The European champions, England won the second semi-final against host nation Australia in Sydney to reach their first Women’s World Cup final where they will meet Spain on Sunday.
A 71st-minute strike from Manchester City’s Lauren Hemp and a late breakaway goal by Alessia Russo decided a see-saw semi-final played in front of yet another attendance of 75,784 at Stadium Australia, the fourth time the record for a women’s soccer time has been set at this tournament.
Employed as a front two in the absence of the suspended Lauren James, both Hemp and Russo scored their third goals of the tournament so far with similar cross-shots across the Australian goalkeeper Mackenzie Arnold on the counter-attack.
For England, it was to prove third-time lucky after agonizing defeats at the semi-final stage in the previous two women’s World Cups. On both occasions they were defeated 2-1 by the reigning world champions, Japan in 2015, and the United States in 2019.
A fulminating first-half strike by Manchester United’s Ella Toone gave England the half-time lead as The Matildas struggled to gain a foothold in a game in which the Lionesses dominated possession.
Hosts, Australia, playing in their first-ever World Cup semi-final, went into the game having not conceded a goal in over five hours of action at the tournament. Their success at the tournament has been based on a tight defence and rapier-like counter-attacks.
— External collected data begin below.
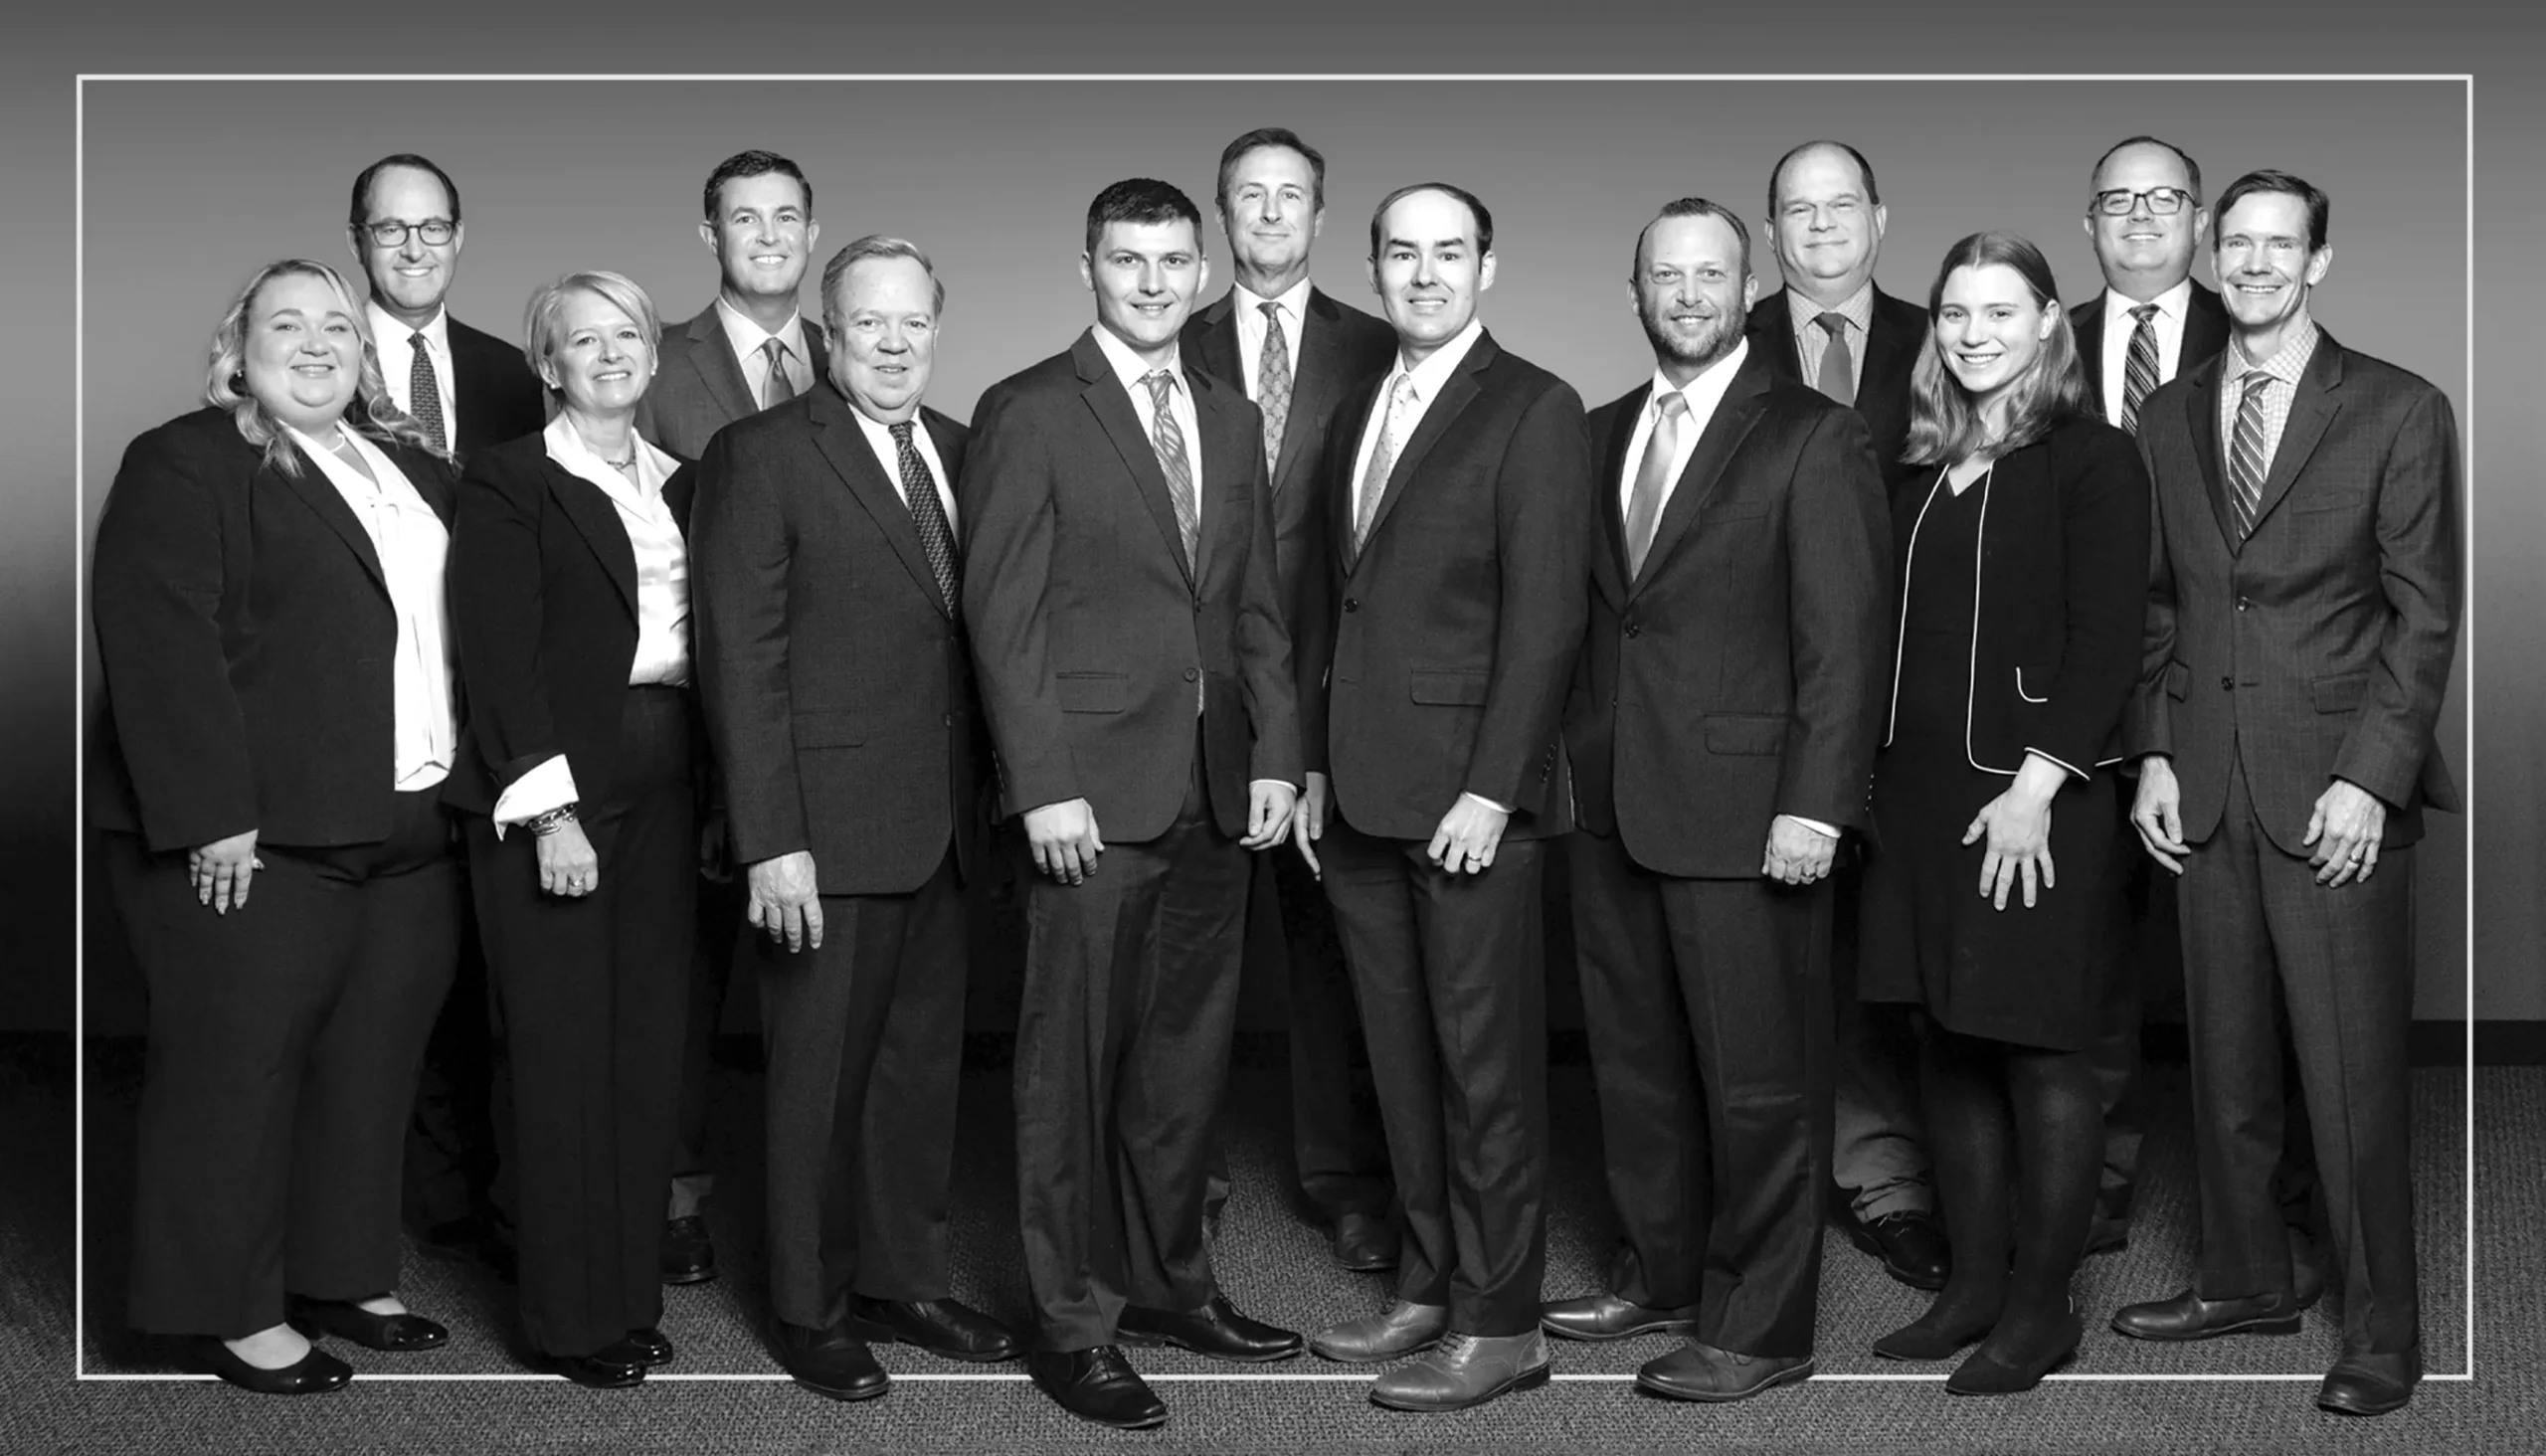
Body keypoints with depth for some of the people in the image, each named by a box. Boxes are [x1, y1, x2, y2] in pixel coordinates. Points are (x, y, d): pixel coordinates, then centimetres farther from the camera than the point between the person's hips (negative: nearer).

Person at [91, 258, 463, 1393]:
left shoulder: (412, 467, 18)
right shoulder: (185, 464, -4)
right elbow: (160, 643, -14)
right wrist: (212, 816, -20)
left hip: (409, 830, 7)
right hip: (255, 838, -7)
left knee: (371, 1072, 12)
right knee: (236, 1070, -1)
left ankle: (342, 1278, 24)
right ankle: (228, 1311, 9)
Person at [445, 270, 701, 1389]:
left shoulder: (676, 485, 16)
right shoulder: (508, 482, -2)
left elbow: (703, 642, 13)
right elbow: (500, 656, -9)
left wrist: (713, 797, 2)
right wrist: (552, 812, -16)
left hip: (665, 792, 6)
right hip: (550, 790, -5)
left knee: (648, 1045, 8)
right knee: (563, 1053, -2)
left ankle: (633, 1290, 18)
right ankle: (569, 1316, 7)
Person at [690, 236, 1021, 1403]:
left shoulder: (959, 452, 11)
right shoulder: (762, 456, -7)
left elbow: (970, 637, 11)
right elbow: (741, 661, -11)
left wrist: (986, 797, 4)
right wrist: (770, 842, -16)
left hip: (942, 825, 6)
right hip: (829, 828, -6)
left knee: (923, 1066, 14)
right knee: (820, 1079, 5)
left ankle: (901, 1281, 28)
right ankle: (811, 1311, 19)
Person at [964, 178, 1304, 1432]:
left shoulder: (1232, 420, 15)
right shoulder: (1028, 414, -4)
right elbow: (1001, 614, -8)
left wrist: (1276, 755, 7)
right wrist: (1045, 785, -14)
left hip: (1215, 795, 6)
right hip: (1095, 793, -6)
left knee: (1187, 1053, 13)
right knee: (1076, 1063, 0)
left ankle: (1169, 1281, 26)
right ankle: (1074, 1320, 9)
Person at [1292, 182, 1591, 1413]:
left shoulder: (1535, 412, -6)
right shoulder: (1355, 414, 17)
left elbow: (1545, 612, -12)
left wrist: (1490, 789, -16)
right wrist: (1316, 767, 15)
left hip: (1468, 797, -7)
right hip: (1363, 798, 7)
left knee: (1485, 1065, -1)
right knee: (1401, 1060, 12)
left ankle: (1499, 1323, 7)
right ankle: (1430, 1284, 22)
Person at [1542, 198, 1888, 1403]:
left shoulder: (1814, 441, -5)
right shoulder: (1601, 435, 14)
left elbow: (1845, 640, -10)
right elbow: (1588, 614, 14)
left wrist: (1815, 806, -16)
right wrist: (1571, 760, 5)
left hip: (1743, 808, -6)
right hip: (1609, 804, 6)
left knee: (1757, 1079, 0)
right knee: (1634, 1058, 14)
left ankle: (1759, 1328, 11)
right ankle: (1663, 1274, 29)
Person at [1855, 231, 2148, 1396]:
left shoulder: (2093, 461, -4)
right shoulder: (1921, 468, 15)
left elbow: (2106, 644, -10)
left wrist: (2037, 787, -18)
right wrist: (1876, 774, 8)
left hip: (2033, 797, -6)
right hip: (1919, 790, 6)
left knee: (2038, 1053, -1)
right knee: (1948, 1048, 10)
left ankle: (2042, 1307, 9)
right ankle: (1975, 1285, 20)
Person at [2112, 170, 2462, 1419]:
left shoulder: (2399, 413, -1)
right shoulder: (2166, 421, 12)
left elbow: (2424, 614, -3)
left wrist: (2369, 776, -11)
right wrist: (2153, 755, 4)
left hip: (2335, 788, -4)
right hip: (2205, 788, 4)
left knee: (2354, 1069, -2)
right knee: (2225, 1055, 10)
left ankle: (2382, 1329, 8)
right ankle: (2245, 1280, 25)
Their all-time record goalscorer and captain Sam Kerr had missed her country’s first three games at the tournament after sustaining a calf injury on the very eve of the championship. Slowly integrated into the tournament, she started a game for the first time tonight and repaid the faith and adulation showed for her by equalizing on the breakaway with a stunning strike which deflected slightly off her Chelsea team-mate, the England captain Millie Bright.
In the absence of Leah Williamson, Bright will now become the first captain to lead a senior England team into a World Cup final since Bobby Moore in 1966. There, they will play Spain, who the Lionesses defeated on their way to winning the UEFA Women’s Euro last summer following a dramatic quarer-final which went to extra time. The winner will become only the second nation, after Germany, to become a champion of the men’s and women’s World Cup.
England coach Sarina Wiegman has now remarkably led teams to the final match of four of the five tournaments she has contested as a manager. Having previously led her native Netherlands to victory in UEFA Women’s Euro in 2017 and the 2019 Women’s World Cup final, she has repeated that extraordinary achievement as coach of the Lionesses.
In doing so, Wiegman has also become the first-ever coach in the history of the sport to lead different nations to the World Cup final. In 30 previous editions of the men’s (22) and women’s (8) World Cup, the champion team has never been coached by a foreign national. After defeat in the 2019 final to the United States, Wiegman will have a second opportunity on Sunday to cement her place in World Cup history.